PHILADELPHIA (CBS) — Civil rights and legal groups have been quick to condemn the new travel ban, calling it as equally unconstitutional as the first.

Ryan Houldin of the Council on American-Islamic relations finds it ironic that the new order comes on the anniversary of the reviled Dred Scott decision that denied citizenship to African-Americans.

“It’s very unfortunate that 160 years later we haven’t really learned any lessons, and we’re just targeting another group of people at this point in time,” Houldin said.

Houldin says the new order is scaled back, quite a bit, from the first one. A victory, he says, both for the lawyers who sued and the citizens who protested.

Nonetheless, he doesn’t think it will pass constitutional muster.

“This is still a Muslim ban. I mean, there’s no other way to interpret that,” Houldin said.

Houldin and attorneys who raced into court after the first travel ban have a little breathing room to decide how to respond, since the order doesn’t take effect until next Thursday.

Mary Catherine Rope of the ACLU gives the administration credit for avoiding the chaos of the first time around, but says a travel ban still is not necessary.

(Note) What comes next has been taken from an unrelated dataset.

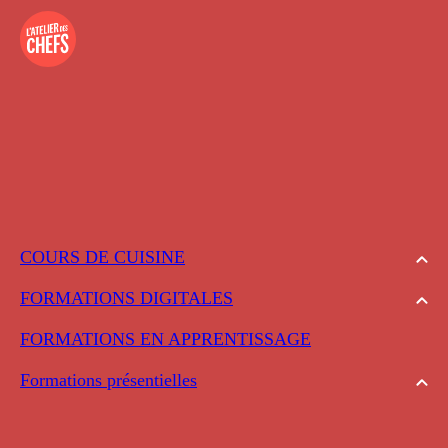
COURS DE CUISINE
FORMATIONS DIGITALES
FORMATIONS EN APPRENTISSAGE
Formations présentielles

“You can certainly review and beef up vetting procedures. You don’t have to stop people from coming in the meantime,” she said.

The new order rescinds the old one, but Roper says it’s not clear if that makes the earlier court challenges moot.

Roper also disputed the administration’s claim that the ban is a safety measure, noting federal officials themselves have said the targeted countries have not been the source of any domestic terrorism.